### [Prompt]
Set down the records that follow exactly, every line of them.

### [Data extracts]
[Start of section]
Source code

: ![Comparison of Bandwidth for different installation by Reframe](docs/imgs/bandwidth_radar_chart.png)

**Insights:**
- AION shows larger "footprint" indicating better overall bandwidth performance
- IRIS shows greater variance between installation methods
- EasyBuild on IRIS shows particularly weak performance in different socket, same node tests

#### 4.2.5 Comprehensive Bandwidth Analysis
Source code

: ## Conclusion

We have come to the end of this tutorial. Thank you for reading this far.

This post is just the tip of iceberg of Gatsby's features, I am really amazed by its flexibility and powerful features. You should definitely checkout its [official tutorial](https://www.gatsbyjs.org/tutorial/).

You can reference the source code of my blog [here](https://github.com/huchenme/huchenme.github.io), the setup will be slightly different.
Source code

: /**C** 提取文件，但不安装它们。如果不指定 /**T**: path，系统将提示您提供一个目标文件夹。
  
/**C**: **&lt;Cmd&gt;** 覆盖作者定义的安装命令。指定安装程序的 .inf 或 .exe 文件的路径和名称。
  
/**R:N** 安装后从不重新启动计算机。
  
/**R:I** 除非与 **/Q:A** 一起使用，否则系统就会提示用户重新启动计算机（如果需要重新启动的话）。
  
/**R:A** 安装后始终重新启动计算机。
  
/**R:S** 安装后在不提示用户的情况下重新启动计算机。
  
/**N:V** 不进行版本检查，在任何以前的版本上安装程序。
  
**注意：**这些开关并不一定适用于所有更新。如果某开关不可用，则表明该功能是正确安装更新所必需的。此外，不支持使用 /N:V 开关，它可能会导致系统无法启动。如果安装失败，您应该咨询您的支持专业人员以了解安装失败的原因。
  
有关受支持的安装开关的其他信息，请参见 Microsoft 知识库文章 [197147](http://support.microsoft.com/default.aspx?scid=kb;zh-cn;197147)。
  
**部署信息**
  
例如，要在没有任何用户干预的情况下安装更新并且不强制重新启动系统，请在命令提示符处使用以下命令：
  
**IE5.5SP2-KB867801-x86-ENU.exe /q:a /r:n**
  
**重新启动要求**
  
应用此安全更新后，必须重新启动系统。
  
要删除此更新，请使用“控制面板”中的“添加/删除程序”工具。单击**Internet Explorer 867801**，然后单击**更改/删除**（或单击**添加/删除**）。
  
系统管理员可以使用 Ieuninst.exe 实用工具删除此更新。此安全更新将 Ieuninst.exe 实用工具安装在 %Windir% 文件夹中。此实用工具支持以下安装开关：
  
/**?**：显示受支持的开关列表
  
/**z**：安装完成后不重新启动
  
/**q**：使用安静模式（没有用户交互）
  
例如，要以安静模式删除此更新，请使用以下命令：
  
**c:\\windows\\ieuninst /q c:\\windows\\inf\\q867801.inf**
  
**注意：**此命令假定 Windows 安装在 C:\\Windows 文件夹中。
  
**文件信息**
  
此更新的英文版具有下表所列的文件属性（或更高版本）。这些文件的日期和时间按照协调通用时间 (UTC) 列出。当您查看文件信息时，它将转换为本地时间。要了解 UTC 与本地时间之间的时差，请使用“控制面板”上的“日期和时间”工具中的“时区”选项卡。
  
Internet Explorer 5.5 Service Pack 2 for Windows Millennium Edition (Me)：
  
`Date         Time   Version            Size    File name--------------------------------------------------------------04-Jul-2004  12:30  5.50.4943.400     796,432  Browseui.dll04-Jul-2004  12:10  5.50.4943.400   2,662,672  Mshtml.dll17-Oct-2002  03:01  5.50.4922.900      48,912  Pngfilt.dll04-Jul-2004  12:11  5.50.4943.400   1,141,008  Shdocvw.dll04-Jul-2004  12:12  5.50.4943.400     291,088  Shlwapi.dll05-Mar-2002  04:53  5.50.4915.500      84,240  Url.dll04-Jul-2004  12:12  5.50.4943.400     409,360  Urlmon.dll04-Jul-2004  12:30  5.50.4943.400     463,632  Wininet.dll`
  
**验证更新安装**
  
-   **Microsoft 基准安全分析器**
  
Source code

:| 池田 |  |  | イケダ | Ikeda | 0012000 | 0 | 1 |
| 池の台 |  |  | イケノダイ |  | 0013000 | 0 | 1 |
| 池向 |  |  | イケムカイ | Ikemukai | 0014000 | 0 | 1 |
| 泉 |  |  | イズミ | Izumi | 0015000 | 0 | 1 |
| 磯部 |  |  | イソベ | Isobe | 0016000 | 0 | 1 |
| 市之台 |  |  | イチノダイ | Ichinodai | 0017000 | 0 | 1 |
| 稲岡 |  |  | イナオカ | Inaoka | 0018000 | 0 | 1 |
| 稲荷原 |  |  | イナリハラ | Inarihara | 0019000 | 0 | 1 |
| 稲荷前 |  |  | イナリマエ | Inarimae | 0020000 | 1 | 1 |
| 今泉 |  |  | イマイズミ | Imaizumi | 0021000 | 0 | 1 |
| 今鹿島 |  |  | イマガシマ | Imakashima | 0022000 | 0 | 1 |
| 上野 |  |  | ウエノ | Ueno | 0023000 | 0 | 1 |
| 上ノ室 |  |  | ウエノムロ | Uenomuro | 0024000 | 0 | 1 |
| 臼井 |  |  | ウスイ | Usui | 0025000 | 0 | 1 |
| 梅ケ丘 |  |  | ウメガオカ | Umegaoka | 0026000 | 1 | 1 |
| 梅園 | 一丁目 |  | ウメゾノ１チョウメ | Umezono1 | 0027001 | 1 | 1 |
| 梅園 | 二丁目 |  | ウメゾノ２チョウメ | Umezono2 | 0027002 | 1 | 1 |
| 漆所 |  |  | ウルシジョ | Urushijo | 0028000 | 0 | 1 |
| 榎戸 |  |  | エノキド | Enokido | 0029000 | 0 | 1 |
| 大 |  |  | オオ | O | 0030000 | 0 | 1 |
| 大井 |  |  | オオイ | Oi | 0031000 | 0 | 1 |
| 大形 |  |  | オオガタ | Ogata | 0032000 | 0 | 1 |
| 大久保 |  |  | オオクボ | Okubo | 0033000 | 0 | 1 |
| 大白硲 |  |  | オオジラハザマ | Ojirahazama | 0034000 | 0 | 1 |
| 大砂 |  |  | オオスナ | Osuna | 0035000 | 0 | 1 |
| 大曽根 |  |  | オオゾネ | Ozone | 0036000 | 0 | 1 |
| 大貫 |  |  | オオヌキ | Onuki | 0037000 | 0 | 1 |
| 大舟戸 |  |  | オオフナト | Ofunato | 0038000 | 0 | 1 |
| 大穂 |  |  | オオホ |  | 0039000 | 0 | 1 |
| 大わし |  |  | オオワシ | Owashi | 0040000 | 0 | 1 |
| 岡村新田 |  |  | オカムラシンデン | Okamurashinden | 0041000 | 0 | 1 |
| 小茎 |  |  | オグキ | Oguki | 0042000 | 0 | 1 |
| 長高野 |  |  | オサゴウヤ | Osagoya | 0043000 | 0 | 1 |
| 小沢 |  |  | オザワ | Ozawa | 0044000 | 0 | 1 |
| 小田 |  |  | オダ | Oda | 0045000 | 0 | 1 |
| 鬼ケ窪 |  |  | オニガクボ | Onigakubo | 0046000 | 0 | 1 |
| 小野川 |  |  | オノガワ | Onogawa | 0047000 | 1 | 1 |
[End of section]
### [Result for this task]
Source code

: ![Comparison of Bandwidth for different installation by Reframe](docs/imgs/bandwidth_radar_chart.png)

**Insights:**
- AION shows larger "footprint" indicating better overall bandwidth performance
- IRIS shows greater variance between installation methods
- EasyBuild on IRIS shows particularly weak performance in different socket, same node tests

#### 4.2.5 Comprehensive Bandwidth Analysis
Source code

: ## Conclusion

We have come to the end of this tutorial. Thank you for reading this far.

This post is just the tip of iceberg of Gatsby's features, I am really amazed by its flexibility and powerful features. You should definitely checkout its [official tutorial](https://www.gatsbyjs.org/tutorial/).

You can reference the source code of my blog [here](https://github.com/huchenme/huchenme.github.io), the setup will be slightly different.
Source code

: /**C** 提取文件，但不安装它们。如果不指定 /**T**: path，系统将提示您提供一个目标文件夹。
  
/**C**: **&lt;Cmd&gt;** 覆盖作者定义的安装命令。指定安装程序的 .inf 或 .exe 文件的路径和名称。
  
/**R:N** 安装后从不重新启动计算机。
  
/**R:I** 除非与 **/Q:A** 一起使用，否则系统就会提示用户重新启动计算机（如果需要重新启动的话）。
  
/**R:A** 安装后始终重新启动计算机。
  
/**R:S** 安装后在不提示用户的情况下重新启动计算机。
  
/**N:V** 不进行版本检查，在任何以前的版本上安装程序。
  
**注意：**这些开关并不一定适用于所有更新。如果某开关不可用，则表明该功能是正确安装更新所必需的。此外，不支持使用 /N:V 开关，它可能会导致系统无法启动。如果安装失败，您应该咨询您的支持专业人员以了解安装失败的原因。
  
有关受支持的安装开关的其他信息，请参见 Microsoft 知识库文章 [197147](http://support.microsoft.com/default.aspx?scid=kb;zh-cn;197147)。
  
**部署信息**
  
例如，要在没有任何用户干预的情况下安装更新并且不强制重新启动系统，请在命令提示符处使用以下命令：
  
**IE5.5SP2-KB867801-x86-ENU.exe /q:a /r:n**
  
**重新启动要求**
  
应用此安全更新后，必须重新启动系统。
  
要删除此更新，请使用“控制面板”中的“添加/删除程序”工具。单击**Internet Explorer 867801**，然后单击**更改/删除**（或单击**添加/删除**）。
  
系统管理员可以使用 Ieuninst.exe 实用工具删除此更新。此安全更新将 Ieuninst.exe 实用工具安装在 %Windir% 文件夹中。此实用工具支持以下安装开关：
  
/**?**：显示受支持的开关列表
  
/**z**：安装完成后不重新启动
  
/**q**：使用安静模式（没有用户交互）
  
例如，要以安静模式删除此更新，请使用以下命令：
  
**c:\\windows\\ieuninst /q c:\\windows\\inf\\q867801.inf**
  
**注意：**此命令假定 Windows 安装在 C:\\Windows 文件夹中。
  
**文件信息**
  
此更新的英文版具有下表所列的文件属性（或更高版本）。这些文件的日期和时间按照协调通用时间 (UTC) 列出。当您查看文件信息时，它将转换为本地时间。要了解 UTC 与本地时间之间的时差，请使用“控制面板”上的“日期和时间”工具中的“时区”选项卡。
  
Internet Explorer 5.5 Service Pack 2 for Windows Millennium Edition (Me)：
  
`Date         Time   Version            Size    File name--------------------------------------------------------------04-Jul-2004  12:30  5.50.4943.400     796,432  Browseui.dll04-Jul-2004  12:10  5.50.4943.400   2,662,672  Mshtml.dll17-Oct-2002  03:01  5.50.4922.900      48,912  Pngfilt.dll04-Jul-2004  12:11  5.50.4943.400   1,141,008  Shdocvw.dll04-Jul-2004  12:12  5.50.4943.400     291,088  Shlwapi.dll05-Mar-2002  04:53  5.50.4915.500      84,240  Url.dll04-Jul-2004  12:12  5.50.4943.400     409,360  Urlmon.dll04-Jul-2004  12:30  5.50.4943.400     463,632  Wininet.dll`
  
**验证更新安装**
  
-   **Microsoft 基准安全分析器**
  
Source code

:| 池田 |  |  | イケダ | Ikeda | 0012000 | 0 | 1 |
| 池の台 |  |  | イケノダイ |  | 0013000 | 0 | 1 |
| 池向 |  |  | イケムカイ | Ikemukai | 0014000 | 0 | 1 |
| 泉 |  |  | イズミ | Izumi | 0015000 | 0 | 1 |
| 磯部 |  |  | イソベ | Isobe | 0016000 | 0 | 1 |
| 市之台 |  |  | イチノダイ | Ichinodai | 0017000 | 0 | 1 |
| 稲岡 |  |  | イナオカ | Inaoka | 0018000 | 0 | 1 |
| 稲荷原 |  |  | イナリハラ | Inarihara | 0019000 | 0 | 1 |
| 稲荷前 |  |  | イナリマエ | Inarimae | 0020000 | 1 | 1 |
| 今泉 |  |  | イマイズミ | Imaizumi | 0021000 | 0 | 1 |
| 今鹿島 |  |  | イマガシマ | Imakashima | 0022000 | 0 | 1 |
| 上野 |  |  | ウエノ | Ueno | 0023000 | 0 | 1 |
| 上ノ室 |  |  | ウエノムロ | Uenomuro | 0024000 | 0 | 1 |
| 臼井 |  |  | ウスイ | Usui | 0025000 | 0 | 1 |
| 梅ケ丘 |  |  | ウメガオカ | Umegaoka | 0026000 | 1 | 1 |
| 梅園 | 一丁目 |  | ウメゾノ１チョウメ | Umezono1 | 0027001 | 1 | 1 |
| 梅園 | 二丁目 |  | ウメゾノ２チョウメ | Umezono2 | 0027002 | 1 | 1 |
| 漆所 |  |  | ウルシジョ | Urushijo | 0028000 | 0 | 1 |
| 榎戸 |  |  | エノキド | Enokido | 0029000 | 0 | 1 |
| 大 |  |  | オオ | O | 0030000 | 0 | 1 |
| 大井 |  |  | オオイ | Oi | 0031000 | 0 | 1 |
| 大形 |  |  | オオガタ | Ogata | 0032000 | 0 | 1 |
| 大久保 |  |  | オオクボ | Okubo | 0033000 | 0 | 1 |
| 大白硲 |  |  | オオジラハザマ | Ojirahazama | 0034000 | 0 | 1 |
| 大砂 |  |  | オオスナ | Osuna | 0035000 | 0 | 1 |
| 大曽根 |  |  | オオゾネ | Ozone | 0036000 | 0 | 1 |
| 大貫 |  |  | オオヌキ | Onuki | 0037000 | 0 | 1 |
| 大舟戸 |  |  | オオフナト | Ofunato | 0038000 | 0 | 1 |
| 大穂 |  |  | オオホ |  | 0039000 | 0 | 1 |
| 大わし |  |  | オオワシ | Owashi | 0040000 | 0 | 1 |
| 岡村新田 |  |  | オカムラシンデン | Okamurashinden | 0041000 | 0 | 1 |
| 小茎 |  |  | オグキ | Oguki | 0042000 | 0 | 1 |
| 長高野 |  |  | オサゴウヤ | Osagoya | 0043000 | 0 | 1 |
| 小沢 |  |  | オザワ | Ozawa | 0044000 | 0 | 1 |
| 小田 |  |  | オダ | Oda | 0045000 | 0 | 1 |
| 鬼ケ窪 |  |  | オニガクボ | Onigakubo | 0046000 | 0 | 1 |
| 小野川 |  |  | オノガワ | Onogawa | 0047000 | 1 | 1 |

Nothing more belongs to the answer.